11.12.2014
Ne çıkacak şu meşhur Osmanlıca tartışmasından?
*
-Osmanlıcayı sular seller gibi öğrenebilen yeni bir nesil mi çıkacak?
-Ağdalı Osmanlıca metinlerini leblebi çekirdek yapmış yeni bir liseli tipi mi çıkacak?
-Osmanlıcayı hakkını vererek öğrenmişlerin bile okumakta zorlandıkları tarihi mezar taşlarını bir bakışta okuyabilecek yeni bir gençlik mi çıkacak?
-Fuzuli'yi, Şeyh Galib'i, Nedim'i idrak edebilmiş yeni bir altın nesil mi çıkacak?
-Henüz ayrı yazılması gereken de'leri, da'ları ayrı yazamayanlardan, bin türlü istisnai kurala sahip olan Osmanlıcayı mükemmel bir şekilde yazabilen bir irfan ordusu mu çıkacak?
*
Hayır. Hayır.
Adım gibi eminim:
Osmanlıca tartışmasından bunların hiçbiri çıkmayacak.
*
Çıkmayacak, çünkü:
-BİR: Eski Osmanlı metinlerini okuyup anlayabilecek bir Osmanlıca bilgisi edinmek, lisede bir-iki dersle mümkün olacak bir iş değildir, çok daha büyük bir çabayı gerektirir.
-İKİ: Çocuklarımızı "okuduğunu anlama" konusunda dünya ölçeğinde en son sıralara yerleştiren eğitim sistemimizin, bu işi başaracak takati, yetkinliği ve performansı yoktur.
*
Osmanlıca tartışmasından "Osmanlıca öğrenimi" çıkmayacak.
Peki ne çıkacak?
Şunlar çıkacak:
*
-Miting meydanlarında "Bunlar dedemiz Fatih'in, dedemiz Kanuni'nin konuştuğu dilin öğretilmesine karşı çıktılar" şeklinde mükemmel ve etkili bir propaganda cümlesi çıkacak.
*
-Siyasi tartışmalarda "Bunların alayı Osmanlı düşmanı" şeklinde, zaten sıkı olan parti saflarını daha sıklaştırmaya yarayacak muhteşem bir propaganda cümlesi çıkacak.
*
-Ekran kapışmalarında "Biz Osmanlı'dan yanayız, siz kimden yanasınız" tarzında gayet işe yarar bir polemik cümlesi çıkacak.
*
-Yaklaşan seçimler için "ecdat" üzerinden yeni bir kutuplaştırma fırsatı çıkacak.
*
Kısacası...
Osmanlıca tartışmasından...
İktidarın işine yarayacak ne varsa çıkacak.
*
Ama bu çıkanların hiçbirinin...
Osmanlıcaya bir faydası olmayacak.
Tabii Türkiye'ye de...
Yazının tamamı için
http://sosyal.hurriyet.com.tr/Yazar/Ahmet-Hakan_131/Osmanlica-tartismasinin-sonucunu-acikliyorum_27750115
Yorum:
Çökmüş eğitim sisteminde Osmanlıca
Türkiye’de eğitim yerle bir olmuş durumda.
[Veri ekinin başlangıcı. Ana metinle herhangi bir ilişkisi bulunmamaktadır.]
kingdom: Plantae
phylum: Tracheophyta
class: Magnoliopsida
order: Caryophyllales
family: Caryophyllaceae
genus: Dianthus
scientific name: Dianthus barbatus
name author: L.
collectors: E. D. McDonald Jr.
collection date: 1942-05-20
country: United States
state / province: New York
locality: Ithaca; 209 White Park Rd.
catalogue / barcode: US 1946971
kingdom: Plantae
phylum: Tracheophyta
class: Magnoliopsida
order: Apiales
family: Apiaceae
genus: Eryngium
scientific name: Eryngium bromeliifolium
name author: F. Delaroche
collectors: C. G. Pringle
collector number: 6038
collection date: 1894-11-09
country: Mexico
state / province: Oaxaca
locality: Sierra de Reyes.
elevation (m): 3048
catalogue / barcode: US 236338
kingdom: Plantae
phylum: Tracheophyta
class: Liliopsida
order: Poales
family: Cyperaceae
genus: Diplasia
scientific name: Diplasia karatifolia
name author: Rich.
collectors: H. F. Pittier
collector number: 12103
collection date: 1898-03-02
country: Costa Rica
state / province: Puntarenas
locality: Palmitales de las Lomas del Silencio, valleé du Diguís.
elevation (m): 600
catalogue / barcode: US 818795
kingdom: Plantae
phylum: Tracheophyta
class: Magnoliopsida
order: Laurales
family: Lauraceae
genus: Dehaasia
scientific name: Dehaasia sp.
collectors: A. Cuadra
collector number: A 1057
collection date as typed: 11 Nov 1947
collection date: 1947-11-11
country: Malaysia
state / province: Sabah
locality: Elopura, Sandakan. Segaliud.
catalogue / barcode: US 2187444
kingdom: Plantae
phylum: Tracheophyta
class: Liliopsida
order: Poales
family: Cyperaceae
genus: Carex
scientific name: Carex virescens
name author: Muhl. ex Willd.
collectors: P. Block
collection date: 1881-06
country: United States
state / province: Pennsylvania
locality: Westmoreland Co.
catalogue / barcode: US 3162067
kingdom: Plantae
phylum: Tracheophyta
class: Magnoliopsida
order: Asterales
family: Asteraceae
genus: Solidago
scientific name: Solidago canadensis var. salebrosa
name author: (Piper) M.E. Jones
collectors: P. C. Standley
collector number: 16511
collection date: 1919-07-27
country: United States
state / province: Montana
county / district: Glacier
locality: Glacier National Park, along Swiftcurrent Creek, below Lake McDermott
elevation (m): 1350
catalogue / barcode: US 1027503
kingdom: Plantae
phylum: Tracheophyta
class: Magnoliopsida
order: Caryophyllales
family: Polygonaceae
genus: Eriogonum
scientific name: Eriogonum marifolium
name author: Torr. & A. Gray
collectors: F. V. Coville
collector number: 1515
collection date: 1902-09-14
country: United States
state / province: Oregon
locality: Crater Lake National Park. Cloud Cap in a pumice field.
Herkes rol yapıyor. Öğretmenler saat dolsun diye derse giriyor. Öğrenciler mecbur oldukları için okula geliyor.
Öğretmenler dersi anlatır gibi yapıyor, öğrenciler de dinler gibi yapıyor.
Sınıfta kalma yok, öğrenci niye çalışsın?
Herkesin derdi devlet kadrosunda maaşlı bir iş. Onun için de diploma lazım. Kimsenin bilgiyi sorguladığı yok nasılsa.
Diplomayı alıp devlet memurluğuna kapağı attı mı deme keyfine.
Bu şartlar altında Osmanlıca öğrenecek öğrenci var mıdır, çıkar mı, bilemem.
Ama Osmanlıcanın zorunlu olması yeni öğretmen kadrolarının açılmasını sağlar. Böylece yeni -mış gibi yapılacak bir ders ve -mış gibi yapacak yeni hocalar ortaya çıkar.
Yine de bu konuyla ilgili çalışmalar yapılacağından, kitaplar yazılacağından, en azından çok az da olsa bu konuyla ilgilenecek öğrenciler ortaya çıkaracağından faydalı olacağını düşünüyorum.